**TEXTE D'ÉTUDE:**
╔══

Jack Brabham et Ron Tauranac (1961–1970)
L'objectif initial de Motor Racing Developments est de fabriquer des monoplaces pour les formules inférieures à la Formule 1, c'est pourquoi la première monoplace Brabham pour la discipline n'est prête que courant 1962 et que Brabham Racing Organisation commence la saison avec une Lotus 24 qui permet à Jack Brabham de marquer trois points jusqu'à l'arrivée de la BT3. Peinte dans une livrée turquoise, la voiture est alignée au départ du Grand Prix d'Allemagne, en vingt-quatrième position, et abandonne au neuvième des quinze tours sur un problème d'accélérateur. Peu de temps après, la BT3 engrange ses premiers points grâce à deux quatrièmes places en fin de saison[note 7].
L'année suivante, Gurney décroche les deux premières victoires de la Brabham Racing Organisation en France et au Mexique tandis que les autres Brabham, usine et client, engrangent trois victoires hors-championnat[12].
La saison 1965 est plus difficile puisque l'écurie ne s'impose pas en championnat. Sur les trois dernières saisons, Brabham termine soit troisième soit quatrième du championnat des constructeurs. Les résultats auraient pu être meilleurs car le manque de fiabilité fait perdre à l'équipe plusieurs points précieux. Les journalistes automobiles Mike Lawrence et David Hodges expliquent que le manque de ressources financières a une lourde influence sur les résultats de l'équipe, ce que confirme Ron Tauranac[note 8],[note 9],[note 10].

╚══

**CONSIGNE:**
Recopiez fidèlement, dans le texte consacré à l'écurie Brabham, tout le passage qui va de « L'année suivante, Gurney » jusqu'à « trois victoires hors-championnat[12]. ». Fondez-vous uniquement sur le texte consacré à l'écurie Brabham.

**DONNÉES FOURNIES:**
╔══

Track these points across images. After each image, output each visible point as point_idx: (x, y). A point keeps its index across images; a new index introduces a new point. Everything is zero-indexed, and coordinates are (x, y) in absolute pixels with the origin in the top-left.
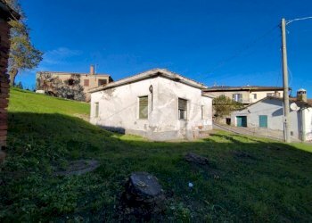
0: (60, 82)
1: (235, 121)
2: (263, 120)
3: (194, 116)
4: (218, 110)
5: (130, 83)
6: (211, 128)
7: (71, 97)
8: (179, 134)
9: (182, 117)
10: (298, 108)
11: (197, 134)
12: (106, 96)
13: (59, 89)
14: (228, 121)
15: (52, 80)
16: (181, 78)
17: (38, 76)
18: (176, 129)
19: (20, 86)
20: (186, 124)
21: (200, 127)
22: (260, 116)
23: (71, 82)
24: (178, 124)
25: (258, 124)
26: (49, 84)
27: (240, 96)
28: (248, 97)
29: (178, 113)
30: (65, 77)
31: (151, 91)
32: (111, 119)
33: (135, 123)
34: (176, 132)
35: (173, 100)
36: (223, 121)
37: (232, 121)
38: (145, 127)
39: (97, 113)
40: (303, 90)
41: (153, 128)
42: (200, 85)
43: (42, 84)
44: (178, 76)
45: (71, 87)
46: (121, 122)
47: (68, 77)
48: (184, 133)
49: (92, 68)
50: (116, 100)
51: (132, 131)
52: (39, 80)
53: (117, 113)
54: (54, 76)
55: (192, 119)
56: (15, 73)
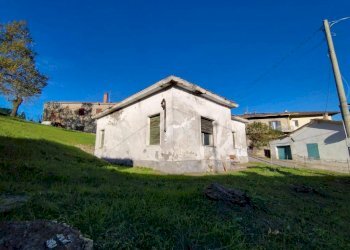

╚══

**ESPACE RÉPONSE:**
L'année suivante, Gurney décroche les deux premières victoires de la Brabham Racing Organisation en France et au Mexique tandis que les autres Brabham, usine et client, engrangent trois victoires hors-championnat[12].